Great place, the church yard gets a lot of visitors and is on a public footpath so there are always people walking around the area. This church is no longer consecrated,  services no longer taken place and its fallen into disuse with the  one exception of a memorial service which is not of religious standing.  Personally I love photographing the  old churches with cobwebs and dust, Going to a church that’s in use just wouldn’t have the same appeal.

History

This large, dignified church stands in open countryside on the site of the ferocious Battle of Shrewsbury, which took place in 1403.

Thousands of soldiers are thought to have died in the fray, and the church remains a quiet, some would say melancholic, memorial to the 1,600 people who were said to have been buried there. A statue of Henry IV, who defeated Henry “Hotspur” Percy in the battle, stands on the outside east wall. On the roof beams inside are representations of the shields of the knights who fought with Henry IV. A service is still held each year in July to commemorate the anniversary of the battle.

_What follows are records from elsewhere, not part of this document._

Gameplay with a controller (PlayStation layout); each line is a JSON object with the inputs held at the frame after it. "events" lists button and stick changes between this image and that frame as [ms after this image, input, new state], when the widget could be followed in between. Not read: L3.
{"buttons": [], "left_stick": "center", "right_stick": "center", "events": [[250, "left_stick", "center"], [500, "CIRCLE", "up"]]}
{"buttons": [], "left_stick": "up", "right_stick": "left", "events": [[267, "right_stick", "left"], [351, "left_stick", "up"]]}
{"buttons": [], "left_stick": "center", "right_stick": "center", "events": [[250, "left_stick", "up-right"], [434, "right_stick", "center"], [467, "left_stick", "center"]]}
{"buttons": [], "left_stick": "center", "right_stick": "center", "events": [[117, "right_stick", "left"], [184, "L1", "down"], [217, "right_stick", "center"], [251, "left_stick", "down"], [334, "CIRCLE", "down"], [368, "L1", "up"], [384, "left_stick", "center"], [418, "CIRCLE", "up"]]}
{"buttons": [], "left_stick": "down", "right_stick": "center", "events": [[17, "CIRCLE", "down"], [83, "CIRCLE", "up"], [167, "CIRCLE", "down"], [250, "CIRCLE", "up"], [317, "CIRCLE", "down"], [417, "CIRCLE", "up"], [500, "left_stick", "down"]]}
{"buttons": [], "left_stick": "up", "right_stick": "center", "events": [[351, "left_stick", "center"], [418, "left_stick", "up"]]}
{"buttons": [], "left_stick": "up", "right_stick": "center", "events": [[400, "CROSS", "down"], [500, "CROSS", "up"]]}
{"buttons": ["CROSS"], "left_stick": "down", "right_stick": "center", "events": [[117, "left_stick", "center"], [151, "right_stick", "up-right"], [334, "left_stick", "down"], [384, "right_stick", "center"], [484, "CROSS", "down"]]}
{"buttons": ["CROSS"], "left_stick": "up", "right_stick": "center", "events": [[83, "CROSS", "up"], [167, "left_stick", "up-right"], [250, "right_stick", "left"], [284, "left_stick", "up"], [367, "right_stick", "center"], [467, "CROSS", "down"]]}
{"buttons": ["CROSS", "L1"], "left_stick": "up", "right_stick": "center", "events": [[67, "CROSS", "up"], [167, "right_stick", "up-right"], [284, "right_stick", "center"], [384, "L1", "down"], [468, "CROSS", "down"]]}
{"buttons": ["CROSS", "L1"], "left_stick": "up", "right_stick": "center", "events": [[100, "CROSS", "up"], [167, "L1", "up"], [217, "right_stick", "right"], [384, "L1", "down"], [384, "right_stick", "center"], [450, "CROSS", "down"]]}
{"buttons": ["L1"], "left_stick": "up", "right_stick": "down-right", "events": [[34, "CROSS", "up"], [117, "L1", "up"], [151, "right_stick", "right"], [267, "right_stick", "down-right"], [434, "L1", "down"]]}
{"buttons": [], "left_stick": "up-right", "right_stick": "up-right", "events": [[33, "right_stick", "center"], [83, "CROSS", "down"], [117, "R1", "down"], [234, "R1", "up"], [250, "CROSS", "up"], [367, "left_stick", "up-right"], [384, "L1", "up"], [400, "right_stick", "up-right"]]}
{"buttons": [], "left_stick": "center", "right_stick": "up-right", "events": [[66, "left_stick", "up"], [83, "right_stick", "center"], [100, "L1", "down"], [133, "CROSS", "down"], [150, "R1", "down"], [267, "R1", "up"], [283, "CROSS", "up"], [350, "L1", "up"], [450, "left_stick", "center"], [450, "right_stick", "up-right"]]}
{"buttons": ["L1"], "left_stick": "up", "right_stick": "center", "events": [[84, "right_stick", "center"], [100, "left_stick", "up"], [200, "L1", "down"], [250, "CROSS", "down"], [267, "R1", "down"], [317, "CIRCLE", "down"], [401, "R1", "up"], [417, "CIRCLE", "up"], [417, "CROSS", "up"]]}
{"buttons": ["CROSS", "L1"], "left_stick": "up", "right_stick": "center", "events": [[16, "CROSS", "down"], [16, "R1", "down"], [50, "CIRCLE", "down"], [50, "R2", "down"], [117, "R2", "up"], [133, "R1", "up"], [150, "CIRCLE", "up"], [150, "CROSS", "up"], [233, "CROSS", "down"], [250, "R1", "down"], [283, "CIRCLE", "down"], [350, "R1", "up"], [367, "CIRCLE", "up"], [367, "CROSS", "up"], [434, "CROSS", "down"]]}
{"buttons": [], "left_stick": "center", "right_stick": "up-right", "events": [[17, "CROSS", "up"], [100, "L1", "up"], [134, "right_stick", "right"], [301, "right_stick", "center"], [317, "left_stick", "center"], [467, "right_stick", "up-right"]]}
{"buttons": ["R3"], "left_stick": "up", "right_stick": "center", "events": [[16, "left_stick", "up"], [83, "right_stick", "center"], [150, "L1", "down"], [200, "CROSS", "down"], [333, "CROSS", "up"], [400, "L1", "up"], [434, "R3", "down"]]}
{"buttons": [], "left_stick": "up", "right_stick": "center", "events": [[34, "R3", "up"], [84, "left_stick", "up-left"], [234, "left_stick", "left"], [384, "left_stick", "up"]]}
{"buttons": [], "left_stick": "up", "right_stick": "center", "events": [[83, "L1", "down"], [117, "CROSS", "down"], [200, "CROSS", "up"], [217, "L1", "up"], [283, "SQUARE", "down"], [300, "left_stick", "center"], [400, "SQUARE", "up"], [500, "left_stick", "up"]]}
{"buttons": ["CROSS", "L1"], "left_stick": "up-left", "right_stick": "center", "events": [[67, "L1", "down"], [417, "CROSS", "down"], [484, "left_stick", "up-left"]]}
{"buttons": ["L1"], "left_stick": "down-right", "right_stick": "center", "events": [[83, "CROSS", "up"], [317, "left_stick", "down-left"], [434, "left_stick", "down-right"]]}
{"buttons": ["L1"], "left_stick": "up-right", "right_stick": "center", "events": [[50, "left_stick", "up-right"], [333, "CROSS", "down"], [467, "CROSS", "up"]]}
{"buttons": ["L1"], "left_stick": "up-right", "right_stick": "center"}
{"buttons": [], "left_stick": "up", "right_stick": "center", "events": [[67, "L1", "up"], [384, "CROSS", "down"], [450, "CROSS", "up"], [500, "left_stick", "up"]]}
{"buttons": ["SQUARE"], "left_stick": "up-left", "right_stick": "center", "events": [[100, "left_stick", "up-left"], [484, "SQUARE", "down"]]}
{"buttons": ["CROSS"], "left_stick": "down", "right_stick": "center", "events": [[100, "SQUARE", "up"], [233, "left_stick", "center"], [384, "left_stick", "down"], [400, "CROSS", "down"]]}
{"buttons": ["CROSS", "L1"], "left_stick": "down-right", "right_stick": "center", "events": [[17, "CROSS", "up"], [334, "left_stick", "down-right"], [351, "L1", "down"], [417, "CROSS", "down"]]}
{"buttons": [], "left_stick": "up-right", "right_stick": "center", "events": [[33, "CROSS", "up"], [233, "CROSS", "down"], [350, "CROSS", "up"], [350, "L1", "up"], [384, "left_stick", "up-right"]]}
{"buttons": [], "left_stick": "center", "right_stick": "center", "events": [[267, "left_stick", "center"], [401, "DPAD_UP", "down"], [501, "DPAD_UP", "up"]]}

It is probably built over a mass burial pit. It was originally a collegiate church staffed by a small community of chaplains whose main duty was to perform a daily liturgy for the dead. Roger Ive, the local parish priest, is generally regarded as the founder, although the church received considerable support and endowment from Henry IV. After the dissolution of the college and chantry in 1548, the building was used as the local parish church and it underwent serious decay, punctuated by attempts at rebuilding from the mid-18th century. A restoration in Victorian times was controversial in intention, scope and detail, Much of the church  is the result of the extensive restoration in the 1860s, by a distinguished local architect S Pountney Smith, who saved the church from ruin. Though he kept the original shape, tower and walls, the magnificent hammerbeam roof, the reredos, and all the fittings and furniture were installed by him. He was also responsible for installing the fine stained glass typical of the 1860s. Especially memorable is the east window with its wonderful palette of colours. One particular treasure is the Piet, carved in oak, showing the Virgin Mary holding Christ’s body. It is a remarkable and moving piece dating from the fifteenth century and thought to have been brought here from another church.

Today it is a redundant Anglican church.